◆ Saved entries
════
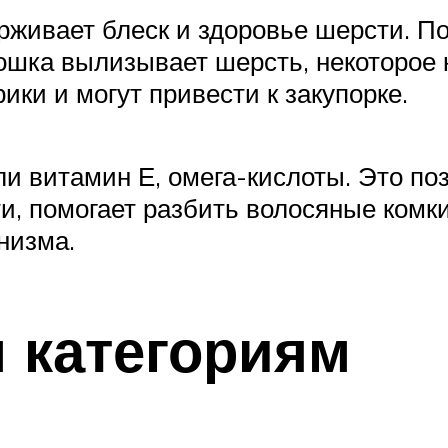
живает блеск и здоровье шерсти. П
кошка вылизывает шерсть, некоторое 
ики и могут привести к закупорке.
ли витамин Е, омега-кислоты. Это п
, помогает разбить волосяные комки
низма.
 категориям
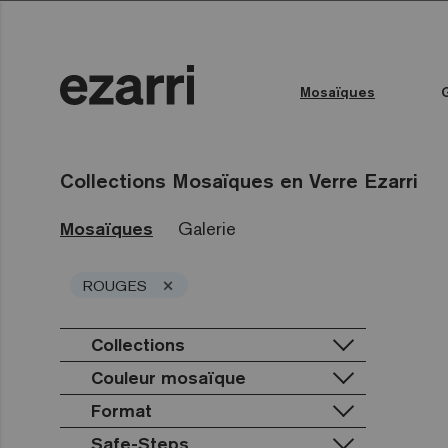
Mosaïques
Toutes les collections
Couleur de l'eau
Piscine publique
Espace bien-être
Toutes les collections
Collections Mosaïques en Verre Ezarri
Mosaïques
Galerie
×
ROUGES
Collections
Couleur mosaïque
Premium
Classic
Terrazzo
Format
Lisa
Blanc
Gold
Niebla
Noir
Safe-Steps
25mm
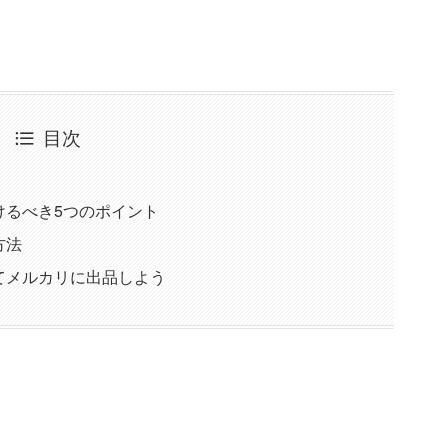
目次
けるべき5つのポイント
方法
てメルカリに出品しよう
════
◆ REQUIRED ACTION
Please transcribe the entries exactly, omitting the images.

◆ WRITTEN ANSWER
живает блеск и здоровье шерсти. П
кошка вылизывает шерсть, некоторое 
ики и могут привести к закупорке.
ли витамин Е, омега-кислоты. Это п
, помогает разбить волосяные комки
низма.
 категориям
Mosaïques
Toutes les collections
Couleur de l'eau
Piscine publique
Espace bien-être
Toutes les collections
Collections Mosaïques en Verre Ezarri
Mosaïques
Galerie
×
ROUGES
Collections
Couleur mosaïque
Premium
Classic
Terrazzo
Format
Lisa
Blanc
Gold
Niebla
Noir
Safe-Steps
25mm
目次
けるべき5つのポイント
方法
てメルカリに出品しよう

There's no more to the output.